Zum Vergleich, Nida-Rümelins These lautet so: "Es ist falsch, Jugendlichen zu suggerieren, dass sie auf ihrem Bildungsweg gescheitert sind, wenn sie nicht die Hochschulreife erwerben und dann ein Studium aufnehmen." Eine fatale Folge sei der Trend, "möglichst viele Ausbildungsberufe zu akademisieren". In Köln konkretisiert er das, spricht von einem "Verdrängungswettbewerb": Bachelor-Absolventen in Architektur heuerten als technische Zeichner an, Betriebswirte übernähmen Sachbearbeiteraufgaben.

Angst um das Duale System

Und was ist zu tun? Der IHK-Vertreter kommt zu Wort, beruflicher Bildung fehle das "Marken-Image". Schuld seien auch die Medien - im Fernsehen sehe man viele Serien, in denen Ärzte und Juristen "ein tolles Leben führen". Besser informieren in den Schulen, empfiehlt Burckhart; Schüler "nicht mit Informationen füttern, füttern, füttern", sondern sie Interessen und Stärken entdecken lassen. Das heißt auch, dass Akademikerkinder nicht studieren, wenn ihnen eine Berufsausbildung besser liegt. Als Befürworter einer "Abschottung" der akademischen Kaste, sagt Burckhart, habe er Nida-Rümelin auch nie verstanden.
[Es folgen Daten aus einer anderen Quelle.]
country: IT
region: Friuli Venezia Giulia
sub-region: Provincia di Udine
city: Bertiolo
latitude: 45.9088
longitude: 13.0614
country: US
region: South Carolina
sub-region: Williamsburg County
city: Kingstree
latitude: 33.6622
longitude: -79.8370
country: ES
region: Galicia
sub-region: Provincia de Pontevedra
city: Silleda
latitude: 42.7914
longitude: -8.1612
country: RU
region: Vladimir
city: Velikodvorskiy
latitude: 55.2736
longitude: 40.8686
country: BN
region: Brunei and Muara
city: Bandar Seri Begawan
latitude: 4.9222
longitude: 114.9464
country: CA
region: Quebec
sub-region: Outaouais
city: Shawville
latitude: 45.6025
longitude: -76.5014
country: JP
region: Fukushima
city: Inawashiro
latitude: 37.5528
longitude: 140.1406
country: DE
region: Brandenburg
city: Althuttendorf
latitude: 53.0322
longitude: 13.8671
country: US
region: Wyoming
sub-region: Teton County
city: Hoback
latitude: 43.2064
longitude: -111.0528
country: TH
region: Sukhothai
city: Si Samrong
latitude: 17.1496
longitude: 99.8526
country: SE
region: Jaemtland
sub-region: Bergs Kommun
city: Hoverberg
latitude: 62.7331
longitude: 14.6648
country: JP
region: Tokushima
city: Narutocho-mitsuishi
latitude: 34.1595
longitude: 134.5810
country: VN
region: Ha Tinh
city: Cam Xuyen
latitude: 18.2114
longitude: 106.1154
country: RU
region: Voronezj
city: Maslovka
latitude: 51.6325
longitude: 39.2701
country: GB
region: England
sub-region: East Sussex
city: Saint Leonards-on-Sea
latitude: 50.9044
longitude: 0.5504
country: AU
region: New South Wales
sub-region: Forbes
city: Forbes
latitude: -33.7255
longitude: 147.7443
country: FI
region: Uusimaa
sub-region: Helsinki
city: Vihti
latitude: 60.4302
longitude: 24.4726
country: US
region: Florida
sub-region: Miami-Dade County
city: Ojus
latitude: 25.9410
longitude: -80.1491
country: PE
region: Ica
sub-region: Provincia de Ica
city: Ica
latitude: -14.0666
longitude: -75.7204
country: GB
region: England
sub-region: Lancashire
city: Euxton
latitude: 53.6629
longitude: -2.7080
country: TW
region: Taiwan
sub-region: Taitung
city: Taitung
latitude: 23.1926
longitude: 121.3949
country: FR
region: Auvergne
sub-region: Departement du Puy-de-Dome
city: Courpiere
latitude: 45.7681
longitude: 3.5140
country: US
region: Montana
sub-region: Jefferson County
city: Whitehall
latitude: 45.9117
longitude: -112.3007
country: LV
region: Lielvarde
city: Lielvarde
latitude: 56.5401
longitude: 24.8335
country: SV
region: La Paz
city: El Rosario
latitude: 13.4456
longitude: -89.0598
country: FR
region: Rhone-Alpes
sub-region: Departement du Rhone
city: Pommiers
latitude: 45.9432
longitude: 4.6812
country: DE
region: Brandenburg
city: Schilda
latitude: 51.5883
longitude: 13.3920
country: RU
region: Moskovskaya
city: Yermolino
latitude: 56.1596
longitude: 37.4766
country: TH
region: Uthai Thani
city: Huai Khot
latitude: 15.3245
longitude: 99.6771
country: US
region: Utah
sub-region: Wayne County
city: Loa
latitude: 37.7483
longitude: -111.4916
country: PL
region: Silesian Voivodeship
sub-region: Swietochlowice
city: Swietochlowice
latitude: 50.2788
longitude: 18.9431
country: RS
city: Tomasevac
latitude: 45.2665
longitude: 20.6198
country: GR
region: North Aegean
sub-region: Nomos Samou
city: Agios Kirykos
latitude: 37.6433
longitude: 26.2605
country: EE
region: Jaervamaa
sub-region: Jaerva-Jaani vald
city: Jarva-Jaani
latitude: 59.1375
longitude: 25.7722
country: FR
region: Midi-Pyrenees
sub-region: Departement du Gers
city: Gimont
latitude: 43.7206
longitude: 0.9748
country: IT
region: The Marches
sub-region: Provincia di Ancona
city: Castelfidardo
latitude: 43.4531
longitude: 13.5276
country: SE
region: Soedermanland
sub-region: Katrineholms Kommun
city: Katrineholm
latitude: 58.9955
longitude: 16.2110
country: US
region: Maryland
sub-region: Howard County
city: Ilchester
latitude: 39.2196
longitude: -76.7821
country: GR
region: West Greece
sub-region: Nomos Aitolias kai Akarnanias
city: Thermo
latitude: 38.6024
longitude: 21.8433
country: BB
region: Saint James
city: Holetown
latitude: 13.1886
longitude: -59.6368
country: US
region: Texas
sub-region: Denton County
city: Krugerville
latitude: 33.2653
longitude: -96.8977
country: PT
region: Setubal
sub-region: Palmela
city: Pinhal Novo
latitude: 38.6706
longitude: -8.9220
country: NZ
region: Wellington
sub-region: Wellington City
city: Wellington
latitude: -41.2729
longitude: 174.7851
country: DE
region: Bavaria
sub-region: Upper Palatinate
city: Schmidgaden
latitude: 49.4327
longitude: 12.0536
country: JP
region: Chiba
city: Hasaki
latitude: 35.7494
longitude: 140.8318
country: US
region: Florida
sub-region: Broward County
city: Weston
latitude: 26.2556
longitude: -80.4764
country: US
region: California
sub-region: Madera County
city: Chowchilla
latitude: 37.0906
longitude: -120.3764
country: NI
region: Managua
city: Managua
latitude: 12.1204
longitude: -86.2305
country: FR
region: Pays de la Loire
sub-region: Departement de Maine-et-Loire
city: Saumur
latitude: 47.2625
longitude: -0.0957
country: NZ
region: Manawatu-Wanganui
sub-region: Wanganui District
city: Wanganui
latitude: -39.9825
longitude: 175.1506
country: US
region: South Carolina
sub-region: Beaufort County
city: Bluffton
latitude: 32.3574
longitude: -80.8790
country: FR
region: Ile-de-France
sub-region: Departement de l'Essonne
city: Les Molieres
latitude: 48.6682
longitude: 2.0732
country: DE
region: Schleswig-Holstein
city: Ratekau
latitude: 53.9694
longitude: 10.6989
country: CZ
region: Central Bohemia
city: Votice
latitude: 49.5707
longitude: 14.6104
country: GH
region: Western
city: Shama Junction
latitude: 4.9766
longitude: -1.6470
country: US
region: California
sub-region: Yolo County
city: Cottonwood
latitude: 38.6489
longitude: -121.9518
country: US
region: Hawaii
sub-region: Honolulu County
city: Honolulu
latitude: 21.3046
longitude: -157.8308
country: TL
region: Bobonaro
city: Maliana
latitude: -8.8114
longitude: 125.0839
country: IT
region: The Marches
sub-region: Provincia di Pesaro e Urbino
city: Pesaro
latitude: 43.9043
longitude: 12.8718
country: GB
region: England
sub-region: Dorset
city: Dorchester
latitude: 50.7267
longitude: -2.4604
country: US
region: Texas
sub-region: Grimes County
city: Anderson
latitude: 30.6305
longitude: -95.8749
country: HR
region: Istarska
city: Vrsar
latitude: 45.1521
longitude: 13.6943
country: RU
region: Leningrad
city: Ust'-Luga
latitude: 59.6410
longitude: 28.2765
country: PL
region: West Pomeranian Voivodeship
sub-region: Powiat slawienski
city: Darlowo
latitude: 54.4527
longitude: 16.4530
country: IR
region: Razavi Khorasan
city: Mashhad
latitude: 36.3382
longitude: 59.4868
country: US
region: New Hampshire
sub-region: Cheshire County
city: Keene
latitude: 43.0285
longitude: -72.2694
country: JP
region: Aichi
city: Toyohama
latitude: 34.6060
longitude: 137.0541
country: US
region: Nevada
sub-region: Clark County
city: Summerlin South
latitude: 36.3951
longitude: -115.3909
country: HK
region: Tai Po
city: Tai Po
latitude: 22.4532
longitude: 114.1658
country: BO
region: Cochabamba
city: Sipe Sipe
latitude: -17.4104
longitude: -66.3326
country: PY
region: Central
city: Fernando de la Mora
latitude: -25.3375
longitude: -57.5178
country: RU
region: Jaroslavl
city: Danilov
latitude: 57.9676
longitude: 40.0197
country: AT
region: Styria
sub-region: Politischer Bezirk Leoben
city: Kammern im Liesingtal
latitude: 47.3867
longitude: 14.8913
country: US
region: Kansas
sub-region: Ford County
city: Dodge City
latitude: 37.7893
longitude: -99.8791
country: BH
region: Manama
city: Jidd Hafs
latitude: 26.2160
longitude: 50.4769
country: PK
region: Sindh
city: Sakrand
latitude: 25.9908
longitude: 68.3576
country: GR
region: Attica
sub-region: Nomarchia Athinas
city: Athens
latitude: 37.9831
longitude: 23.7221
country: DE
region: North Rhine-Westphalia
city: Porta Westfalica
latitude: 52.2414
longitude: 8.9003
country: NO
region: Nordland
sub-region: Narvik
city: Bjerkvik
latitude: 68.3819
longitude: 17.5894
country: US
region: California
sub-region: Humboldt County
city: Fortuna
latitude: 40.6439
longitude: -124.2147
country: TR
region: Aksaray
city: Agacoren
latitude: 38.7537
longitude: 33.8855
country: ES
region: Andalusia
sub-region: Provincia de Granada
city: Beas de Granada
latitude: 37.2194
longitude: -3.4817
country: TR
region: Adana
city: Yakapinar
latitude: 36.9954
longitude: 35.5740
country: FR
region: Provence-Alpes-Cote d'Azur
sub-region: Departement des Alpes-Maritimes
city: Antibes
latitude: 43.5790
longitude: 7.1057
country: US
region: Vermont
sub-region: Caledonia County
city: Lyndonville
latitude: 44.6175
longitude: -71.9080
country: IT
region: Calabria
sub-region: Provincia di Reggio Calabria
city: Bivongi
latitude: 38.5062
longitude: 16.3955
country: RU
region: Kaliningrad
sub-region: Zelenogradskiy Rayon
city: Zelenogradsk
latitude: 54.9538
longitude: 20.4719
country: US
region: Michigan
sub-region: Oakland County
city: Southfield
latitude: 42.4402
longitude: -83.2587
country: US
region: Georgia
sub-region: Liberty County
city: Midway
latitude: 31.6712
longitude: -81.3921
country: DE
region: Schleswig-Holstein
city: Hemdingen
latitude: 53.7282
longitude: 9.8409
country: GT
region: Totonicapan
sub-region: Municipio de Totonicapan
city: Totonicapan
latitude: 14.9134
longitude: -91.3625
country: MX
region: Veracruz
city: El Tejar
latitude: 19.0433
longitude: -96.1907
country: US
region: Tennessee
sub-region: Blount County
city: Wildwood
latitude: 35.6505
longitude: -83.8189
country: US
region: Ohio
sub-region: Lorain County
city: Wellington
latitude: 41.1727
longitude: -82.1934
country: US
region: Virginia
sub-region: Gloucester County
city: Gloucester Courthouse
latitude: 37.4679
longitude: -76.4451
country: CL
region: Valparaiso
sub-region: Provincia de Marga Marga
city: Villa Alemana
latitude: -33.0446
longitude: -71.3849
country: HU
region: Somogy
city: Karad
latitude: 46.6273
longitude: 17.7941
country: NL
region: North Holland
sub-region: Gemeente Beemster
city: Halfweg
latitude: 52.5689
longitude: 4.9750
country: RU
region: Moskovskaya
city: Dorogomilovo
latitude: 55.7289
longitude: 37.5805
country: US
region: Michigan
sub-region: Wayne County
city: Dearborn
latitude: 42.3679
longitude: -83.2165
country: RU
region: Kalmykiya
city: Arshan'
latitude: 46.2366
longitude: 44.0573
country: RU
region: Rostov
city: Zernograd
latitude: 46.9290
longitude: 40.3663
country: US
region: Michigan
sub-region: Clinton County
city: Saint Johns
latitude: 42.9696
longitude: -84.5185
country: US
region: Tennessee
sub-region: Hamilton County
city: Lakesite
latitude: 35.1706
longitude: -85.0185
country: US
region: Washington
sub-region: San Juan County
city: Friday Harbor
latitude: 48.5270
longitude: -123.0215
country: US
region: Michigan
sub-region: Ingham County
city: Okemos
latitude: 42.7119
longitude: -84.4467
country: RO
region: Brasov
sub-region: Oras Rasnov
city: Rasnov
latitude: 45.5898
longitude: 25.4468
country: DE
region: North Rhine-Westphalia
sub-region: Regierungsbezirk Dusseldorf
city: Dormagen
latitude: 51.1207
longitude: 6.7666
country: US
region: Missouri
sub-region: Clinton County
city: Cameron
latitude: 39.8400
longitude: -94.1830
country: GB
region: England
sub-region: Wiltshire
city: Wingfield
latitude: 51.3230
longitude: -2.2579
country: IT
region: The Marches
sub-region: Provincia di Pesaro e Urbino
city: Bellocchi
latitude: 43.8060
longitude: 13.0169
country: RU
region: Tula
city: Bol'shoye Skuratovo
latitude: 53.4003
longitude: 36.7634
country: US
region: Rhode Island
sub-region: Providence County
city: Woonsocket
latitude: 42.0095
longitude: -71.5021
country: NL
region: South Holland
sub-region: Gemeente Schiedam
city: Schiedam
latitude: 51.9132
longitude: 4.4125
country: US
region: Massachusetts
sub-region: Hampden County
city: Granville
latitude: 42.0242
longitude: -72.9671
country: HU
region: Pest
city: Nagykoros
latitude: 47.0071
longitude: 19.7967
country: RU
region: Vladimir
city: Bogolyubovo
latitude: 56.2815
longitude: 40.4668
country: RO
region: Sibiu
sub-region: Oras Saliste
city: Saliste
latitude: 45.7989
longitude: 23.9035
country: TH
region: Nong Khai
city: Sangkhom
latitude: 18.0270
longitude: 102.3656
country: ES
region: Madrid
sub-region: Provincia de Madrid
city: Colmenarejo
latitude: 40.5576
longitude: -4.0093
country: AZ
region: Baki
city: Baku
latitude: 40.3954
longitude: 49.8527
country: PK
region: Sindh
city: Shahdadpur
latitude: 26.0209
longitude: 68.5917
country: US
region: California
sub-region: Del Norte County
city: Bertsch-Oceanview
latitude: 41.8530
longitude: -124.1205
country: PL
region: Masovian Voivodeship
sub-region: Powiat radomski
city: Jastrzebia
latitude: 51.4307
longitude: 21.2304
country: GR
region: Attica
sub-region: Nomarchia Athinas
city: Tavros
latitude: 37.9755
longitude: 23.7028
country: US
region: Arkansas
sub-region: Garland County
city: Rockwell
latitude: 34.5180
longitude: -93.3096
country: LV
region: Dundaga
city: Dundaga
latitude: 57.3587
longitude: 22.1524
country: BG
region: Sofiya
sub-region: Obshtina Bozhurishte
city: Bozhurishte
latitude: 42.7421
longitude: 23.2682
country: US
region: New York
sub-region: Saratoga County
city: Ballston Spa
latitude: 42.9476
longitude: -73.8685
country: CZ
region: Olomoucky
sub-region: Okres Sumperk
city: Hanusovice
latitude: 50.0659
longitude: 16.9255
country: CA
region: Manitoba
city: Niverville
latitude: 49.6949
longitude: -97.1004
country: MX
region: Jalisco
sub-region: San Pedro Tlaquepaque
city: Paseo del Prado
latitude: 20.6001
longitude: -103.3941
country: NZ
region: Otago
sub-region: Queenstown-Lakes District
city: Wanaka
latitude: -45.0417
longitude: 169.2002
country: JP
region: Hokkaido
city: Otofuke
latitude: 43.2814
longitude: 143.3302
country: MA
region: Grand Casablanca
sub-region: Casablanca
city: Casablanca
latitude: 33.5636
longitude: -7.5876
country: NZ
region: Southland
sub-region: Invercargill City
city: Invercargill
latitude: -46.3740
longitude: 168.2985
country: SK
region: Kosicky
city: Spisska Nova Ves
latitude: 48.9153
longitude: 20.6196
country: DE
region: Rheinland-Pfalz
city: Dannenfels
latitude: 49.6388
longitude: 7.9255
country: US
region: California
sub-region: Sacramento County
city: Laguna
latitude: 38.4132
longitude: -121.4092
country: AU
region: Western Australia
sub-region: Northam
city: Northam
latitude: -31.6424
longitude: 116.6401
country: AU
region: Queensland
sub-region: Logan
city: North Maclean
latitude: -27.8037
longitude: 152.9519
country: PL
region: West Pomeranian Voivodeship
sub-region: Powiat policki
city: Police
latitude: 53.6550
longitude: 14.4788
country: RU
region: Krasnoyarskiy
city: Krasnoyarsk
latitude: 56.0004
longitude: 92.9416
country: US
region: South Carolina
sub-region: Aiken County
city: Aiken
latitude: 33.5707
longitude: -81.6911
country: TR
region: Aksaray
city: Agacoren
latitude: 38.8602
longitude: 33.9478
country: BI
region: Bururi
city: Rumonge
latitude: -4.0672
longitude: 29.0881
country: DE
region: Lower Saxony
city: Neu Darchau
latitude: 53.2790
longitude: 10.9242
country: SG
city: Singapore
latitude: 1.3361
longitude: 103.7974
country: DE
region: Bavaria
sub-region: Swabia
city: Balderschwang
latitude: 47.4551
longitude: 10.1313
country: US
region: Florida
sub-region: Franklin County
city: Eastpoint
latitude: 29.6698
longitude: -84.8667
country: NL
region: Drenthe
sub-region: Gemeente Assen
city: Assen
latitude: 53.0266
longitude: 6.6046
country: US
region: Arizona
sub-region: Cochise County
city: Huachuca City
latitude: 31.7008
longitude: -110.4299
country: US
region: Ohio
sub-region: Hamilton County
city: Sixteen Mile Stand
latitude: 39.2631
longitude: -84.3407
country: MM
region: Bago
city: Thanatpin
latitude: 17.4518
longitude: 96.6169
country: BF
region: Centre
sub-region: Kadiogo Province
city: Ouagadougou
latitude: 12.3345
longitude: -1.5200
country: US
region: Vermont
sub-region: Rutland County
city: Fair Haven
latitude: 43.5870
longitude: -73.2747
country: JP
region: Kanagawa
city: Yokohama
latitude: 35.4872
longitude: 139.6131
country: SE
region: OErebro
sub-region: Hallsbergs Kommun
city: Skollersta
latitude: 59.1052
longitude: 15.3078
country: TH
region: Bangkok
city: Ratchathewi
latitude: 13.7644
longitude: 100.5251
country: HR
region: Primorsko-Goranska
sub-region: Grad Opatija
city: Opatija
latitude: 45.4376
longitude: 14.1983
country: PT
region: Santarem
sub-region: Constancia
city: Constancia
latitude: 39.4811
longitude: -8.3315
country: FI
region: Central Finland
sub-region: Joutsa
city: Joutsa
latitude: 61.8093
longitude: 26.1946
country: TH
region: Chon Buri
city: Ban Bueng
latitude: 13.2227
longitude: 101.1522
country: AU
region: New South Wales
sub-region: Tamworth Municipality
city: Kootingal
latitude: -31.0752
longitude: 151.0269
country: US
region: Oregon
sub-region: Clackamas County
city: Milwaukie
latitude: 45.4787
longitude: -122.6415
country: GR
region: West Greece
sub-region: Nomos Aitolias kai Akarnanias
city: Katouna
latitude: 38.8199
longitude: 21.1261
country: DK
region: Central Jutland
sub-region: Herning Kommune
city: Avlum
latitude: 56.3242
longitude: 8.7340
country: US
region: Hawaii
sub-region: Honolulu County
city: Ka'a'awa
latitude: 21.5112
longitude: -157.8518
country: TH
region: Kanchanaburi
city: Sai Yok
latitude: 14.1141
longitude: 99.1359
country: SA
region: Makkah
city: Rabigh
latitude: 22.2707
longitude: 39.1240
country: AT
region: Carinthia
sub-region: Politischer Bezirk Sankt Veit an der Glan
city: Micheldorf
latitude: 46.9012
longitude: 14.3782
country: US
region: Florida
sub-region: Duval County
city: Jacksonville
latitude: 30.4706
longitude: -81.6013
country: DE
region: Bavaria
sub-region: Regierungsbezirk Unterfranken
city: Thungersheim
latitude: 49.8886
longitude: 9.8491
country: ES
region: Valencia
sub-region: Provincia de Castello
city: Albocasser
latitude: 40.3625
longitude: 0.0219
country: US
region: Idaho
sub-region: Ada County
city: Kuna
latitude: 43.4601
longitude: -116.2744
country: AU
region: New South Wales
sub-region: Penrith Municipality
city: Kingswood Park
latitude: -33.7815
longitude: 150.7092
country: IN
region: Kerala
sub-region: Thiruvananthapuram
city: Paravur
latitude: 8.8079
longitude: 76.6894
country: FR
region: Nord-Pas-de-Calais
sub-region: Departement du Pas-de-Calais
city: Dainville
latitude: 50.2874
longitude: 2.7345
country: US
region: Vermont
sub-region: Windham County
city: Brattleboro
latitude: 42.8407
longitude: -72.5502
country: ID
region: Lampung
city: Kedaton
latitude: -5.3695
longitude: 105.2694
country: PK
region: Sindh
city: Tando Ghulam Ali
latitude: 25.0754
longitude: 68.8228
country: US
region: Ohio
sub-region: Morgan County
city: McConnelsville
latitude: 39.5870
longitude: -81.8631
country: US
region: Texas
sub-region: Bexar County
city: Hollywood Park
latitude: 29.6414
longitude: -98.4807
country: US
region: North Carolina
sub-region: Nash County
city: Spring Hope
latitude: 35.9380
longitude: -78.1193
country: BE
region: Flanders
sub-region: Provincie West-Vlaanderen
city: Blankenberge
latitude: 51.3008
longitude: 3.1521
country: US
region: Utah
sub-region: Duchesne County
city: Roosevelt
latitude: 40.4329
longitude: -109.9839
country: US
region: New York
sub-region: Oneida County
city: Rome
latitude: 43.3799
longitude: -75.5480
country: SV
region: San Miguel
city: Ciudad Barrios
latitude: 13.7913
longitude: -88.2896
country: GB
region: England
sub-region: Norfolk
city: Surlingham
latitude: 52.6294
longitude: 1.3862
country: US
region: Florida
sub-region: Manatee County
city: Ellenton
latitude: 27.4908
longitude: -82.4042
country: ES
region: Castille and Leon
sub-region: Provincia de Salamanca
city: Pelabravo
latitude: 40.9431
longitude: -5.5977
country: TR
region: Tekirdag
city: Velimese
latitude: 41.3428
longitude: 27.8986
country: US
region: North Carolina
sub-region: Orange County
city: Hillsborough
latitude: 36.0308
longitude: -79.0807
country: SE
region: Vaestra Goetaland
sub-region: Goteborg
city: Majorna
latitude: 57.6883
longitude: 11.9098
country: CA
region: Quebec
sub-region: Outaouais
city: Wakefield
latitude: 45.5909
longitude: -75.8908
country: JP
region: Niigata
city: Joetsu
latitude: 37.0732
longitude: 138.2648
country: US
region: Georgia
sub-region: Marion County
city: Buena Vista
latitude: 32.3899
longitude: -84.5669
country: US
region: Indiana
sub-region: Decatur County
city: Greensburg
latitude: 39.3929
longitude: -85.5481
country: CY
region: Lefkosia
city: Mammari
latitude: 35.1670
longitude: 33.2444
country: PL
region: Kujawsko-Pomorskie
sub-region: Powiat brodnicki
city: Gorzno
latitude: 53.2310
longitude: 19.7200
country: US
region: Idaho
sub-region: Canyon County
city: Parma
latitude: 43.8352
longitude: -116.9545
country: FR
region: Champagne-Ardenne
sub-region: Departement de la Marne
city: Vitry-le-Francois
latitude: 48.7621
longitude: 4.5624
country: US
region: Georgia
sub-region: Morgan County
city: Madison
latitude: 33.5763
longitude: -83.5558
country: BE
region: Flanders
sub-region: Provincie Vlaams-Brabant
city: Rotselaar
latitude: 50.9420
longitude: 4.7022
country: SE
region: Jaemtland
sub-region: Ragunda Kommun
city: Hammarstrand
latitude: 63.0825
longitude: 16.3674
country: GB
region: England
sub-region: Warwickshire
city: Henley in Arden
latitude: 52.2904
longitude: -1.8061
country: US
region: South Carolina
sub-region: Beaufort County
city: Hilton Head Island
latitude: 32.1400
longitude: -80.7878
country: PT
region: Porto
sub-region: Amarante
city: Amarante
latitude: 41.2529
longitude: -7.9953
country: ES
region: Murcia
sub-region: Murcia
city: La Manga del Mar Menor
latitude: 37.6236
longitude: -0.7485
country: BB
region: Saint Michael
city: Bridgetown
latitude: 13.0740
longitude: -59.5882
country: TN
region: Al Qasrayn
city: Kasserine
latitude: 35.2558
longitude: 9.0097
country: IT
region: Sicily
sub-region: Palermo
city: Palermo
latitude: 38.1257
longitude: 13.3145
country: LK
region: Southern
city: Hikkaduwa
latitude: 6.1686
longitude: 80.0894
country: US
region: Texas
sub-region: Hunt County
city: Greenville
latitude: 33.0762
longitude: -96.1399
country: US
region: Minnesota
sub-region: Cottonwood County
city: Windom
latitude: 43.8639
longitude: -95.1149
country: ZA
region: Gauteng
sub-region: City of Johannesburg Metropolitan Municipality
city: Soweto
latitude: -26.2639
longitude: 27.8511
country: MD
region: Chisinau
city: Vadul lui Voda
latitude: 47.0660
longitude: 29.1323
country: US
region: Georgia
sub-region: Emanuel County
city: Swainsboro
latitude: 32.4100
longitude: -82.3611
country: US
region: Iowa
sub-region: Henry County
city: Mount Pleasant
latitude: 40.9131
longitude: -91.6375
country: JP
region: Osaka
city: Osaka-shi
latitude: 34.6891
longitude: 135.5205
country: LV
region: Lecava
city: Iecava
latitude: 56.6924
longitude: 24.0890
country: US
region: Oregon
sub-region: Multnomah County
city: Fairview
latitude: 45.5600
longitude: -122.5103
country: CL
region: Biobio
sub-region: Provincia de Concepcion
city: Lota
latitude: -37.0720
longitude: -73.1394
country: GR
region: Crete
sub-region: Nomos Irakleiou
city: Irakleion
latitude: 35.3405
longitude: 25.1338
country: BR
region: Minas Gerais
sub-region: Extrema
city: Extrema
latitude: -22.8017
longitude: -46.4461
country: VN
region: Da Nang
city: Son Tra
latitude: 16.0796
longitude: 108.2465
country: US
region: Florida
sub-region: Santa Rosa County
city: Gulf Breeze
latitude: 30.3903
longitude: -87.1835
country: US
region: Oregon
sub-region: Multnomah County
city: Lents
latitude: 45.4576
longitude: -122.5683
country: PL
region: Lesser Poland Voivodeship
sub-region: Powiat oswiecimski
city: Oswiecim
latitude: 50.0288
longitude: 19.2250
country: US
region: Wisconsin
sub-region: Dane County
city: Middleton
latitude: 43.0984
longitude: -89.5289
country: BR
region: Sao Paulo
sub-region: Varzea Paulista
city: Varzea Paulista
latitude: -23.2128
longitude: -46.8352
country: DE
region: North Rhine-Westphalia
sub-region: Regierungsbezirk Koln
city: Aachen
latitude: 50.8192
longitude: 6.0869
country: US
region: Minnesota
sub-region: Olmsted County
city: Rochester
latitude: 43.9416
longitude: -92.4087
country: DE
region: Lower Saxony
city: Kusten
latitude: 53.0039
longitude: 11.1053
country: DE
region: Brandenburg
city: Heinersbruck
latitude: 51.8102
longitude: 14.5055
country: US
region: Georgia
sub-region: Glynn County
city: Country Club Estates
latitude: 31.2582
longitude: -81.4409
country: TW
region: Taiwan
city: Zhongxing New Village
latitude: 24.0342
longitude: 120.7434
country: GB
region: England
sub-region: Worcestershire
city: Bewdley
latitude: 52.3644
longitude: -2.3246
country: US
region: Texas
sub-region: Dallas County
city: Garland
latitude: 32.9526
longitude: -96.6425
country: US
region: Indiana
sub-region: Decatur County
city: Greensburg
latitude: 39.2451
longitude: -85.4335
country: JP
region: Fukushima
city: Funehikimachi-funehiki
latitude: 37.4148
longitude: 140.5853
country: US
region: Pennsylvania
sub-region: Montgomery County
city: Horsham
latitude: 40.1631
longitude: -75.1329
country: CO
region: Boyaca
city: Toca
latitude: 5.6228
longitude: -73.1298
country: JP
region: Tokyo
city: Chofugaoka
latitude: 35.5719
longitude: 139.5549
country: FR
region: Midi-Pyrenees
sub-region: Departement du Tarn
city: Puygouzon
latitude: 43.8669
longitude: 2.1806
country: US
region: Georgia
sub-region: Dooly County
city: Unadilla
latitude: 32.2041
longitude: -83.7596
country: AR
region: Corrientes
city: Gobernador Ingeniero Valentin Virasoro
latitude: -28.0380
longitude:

Letzterer, übrigens Sohn eines Bildhauers, fordert einen neuen Bildungsbegriff. "Manche Städte haben 70 Prozent Abiturientenquote. Es kann nicht sein, dass Gymnasiasten von ihren technischen oder sozialen Fähigkeiten höchstens am Rande etwas mitbekommen." Sonst gehe das "Duale System vor die Hunde" - Folge des "Akademisierungswahns". Den kennt auch der Veranstalter des Podiums, der Verband der Bildungswirtschaft. Hinter den Gästen prangt da an der Wand: Akademisierungswahn in Deutschland: Wer rettet das Image der Ausbildung? Als fester Begriff, und ohne Anführungszeichen.